Furthermore, she pointed to several Non-Tariff Barriers (NTBs) in relation to the Indo-Sri Lanka FTA that were yet to be resolved, such as on mutual recognition of standards. She also noted that Sri Lanka had cumbersome licensing and permit systems which bred corruption, which must be done away with.


Strong potential for trade within Asia


Meanwhile, Sri Lanka Shippers’ Council Chairperson Trisherman Frink noted that Sri Lanka had strong potential to deepen integration within Asia across several areas. 

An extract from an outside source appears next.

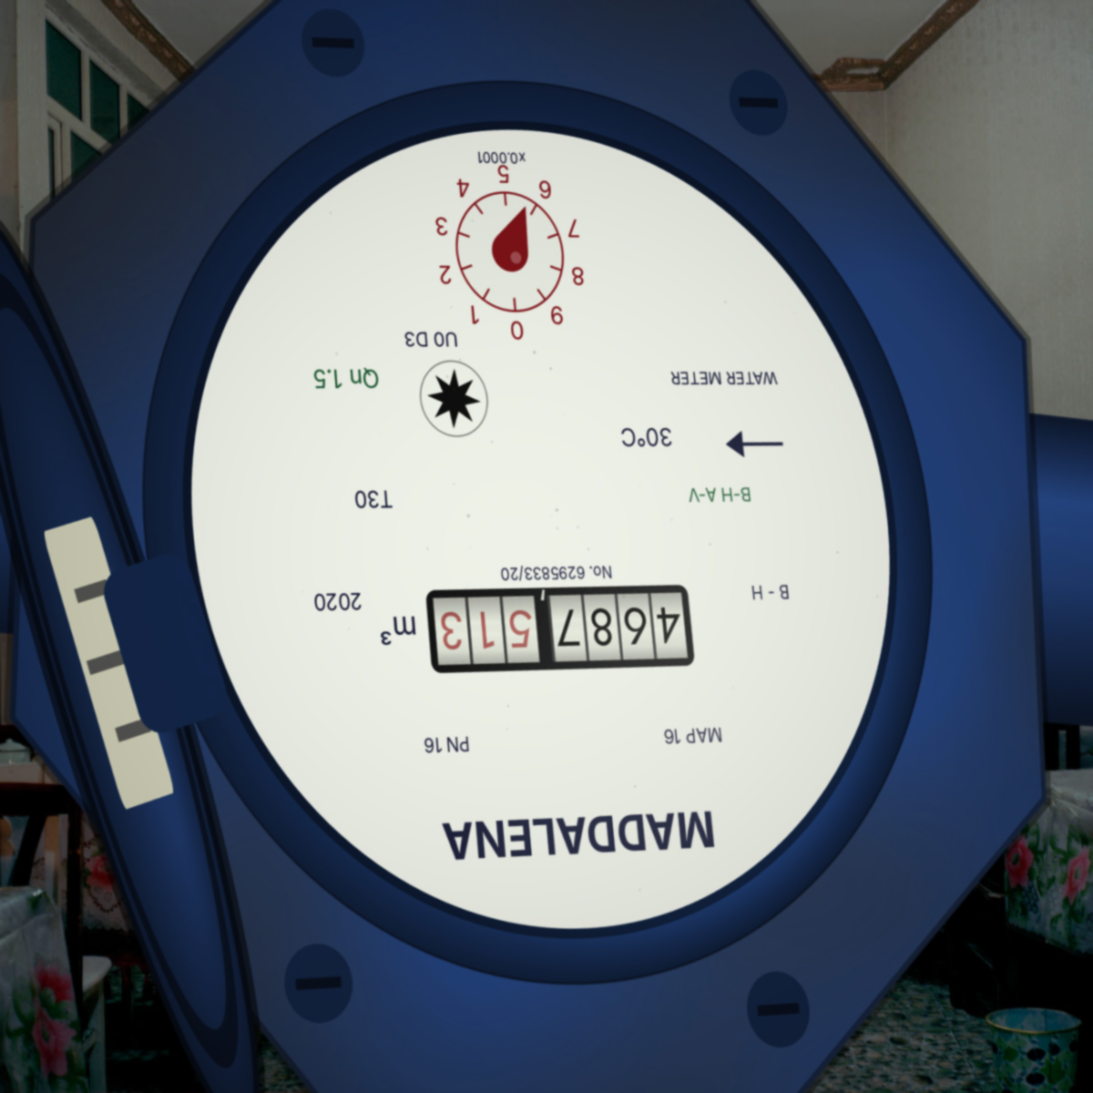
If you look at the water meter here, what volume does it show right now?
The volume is 4687.5135 m³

These include regional value chains. Greater participation in Asian supply chains, especially in apparel, rubber-based products, processed foods, and packaging materials, will improve resilience and reduce dependency on distant markets and logistics. 

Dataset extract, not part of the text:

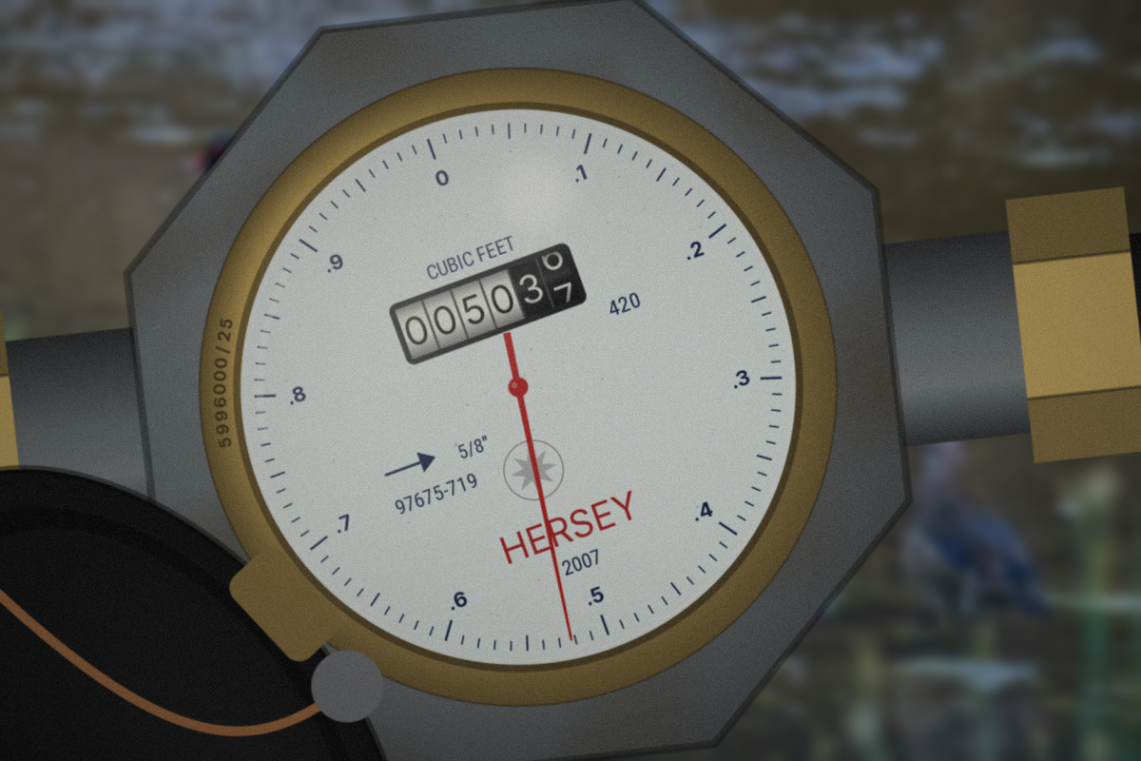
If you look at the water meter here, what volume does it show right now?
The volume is 5036.52 ft³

Another aspect is maritime connectivity: as a key transshipment hub in the Indian Ocean, Sri Lanka can strengthen feeder and coastal shipping links with India, Bangladesh, and ASEAN ports, improving turnaround times and reducing freight costs. 

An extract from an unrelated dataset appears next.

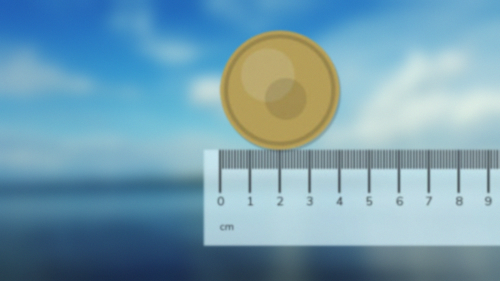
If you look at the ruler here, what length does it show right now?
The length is 4 cm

Frink also highlighted digital trade facilitation, such as adoption of electronic documentation, including e-bills of lading and e-certificates of origin, which would allow smoother regional trade and align with cross-border paperless-trade initiatives led by the Economic and Social Commission for Asia and the Pacific (ESCAP) and ASEAN.

Moreover, he noted that standards and regulatory cooperation, such as mutual recognition of product standards, testing, and certification across Asian partners, would help exporters reduce redundant compliance costs, especially for food and agricultural and industrial goods. 

“Sri Lanka’s most viable markets in Asia continue to be India, China, Bangladesh, and ASEAN member states. The new FTA with Thailand and ongoing negotiations with India under the Economic and Technology Co-operation Agreement (ETCA) framework provide opportunities for deeper regional penetration. Moreover, key export opportunities include tea, coconut-based products, spices, seafood, and rubber goods, alongside IT and logistics services,” he added. 

Further, Frink explained that emerging regional trends such as sustainable supply chains, low-carbon production, and digital commerce would increasingly define competitiveness.

He noted that Asian consumer markets were rapidly expanding for ethical, traceable, and branded products, areas where Sri Lanka could differentiate through quality, sustainability, and origin value. Further, strengthening regional logistics infrastructure, particularly port efficiency and connectivity, will enable exporters to access these markets faster and more cost-effectively. 

On lowering non-tariff barriers, Frink believes progress has been made, but more remains to be done. “Positive steps include introduction of digital certificates of origin and gradual movement toward paperless Customs documentation, as well as efforts to streamline port and border procedures through trade facilitation reforms and the NSW initiative. Lifting of several temporary import restrictions that were in place during recent foreign exchange constraints is another step,” he observed.

However, Frink explained that several non-tariff barriers still persisted, such as lengthy Sanitary and Phytosanitary (SPS) and Technical Barriers to Trade (TBT) testing and approvals, especially for food and agri-exports, as well as lack of Mutual Recognition Agreements (MRAs) for standards and certification with regional partners and high logistics and port-related charges, including container detention and storage costs, which acted as indirect trade barriers. He also noted that limited legal recognition of e-trade documents, such as e-bills of lading, obstructed full digital trade facilitation. 

“The Sri Lanka Shippers’ Council continues to advocate for removing these procedural and regulatory frictions. Aligning with the IMF’s call for greater regional integration, our focus is on simplifying border processes, improving digital trade readiness, and promoting closer regional cooperation to make Sri Lanka a more competitive trading hub in Asia,” he added.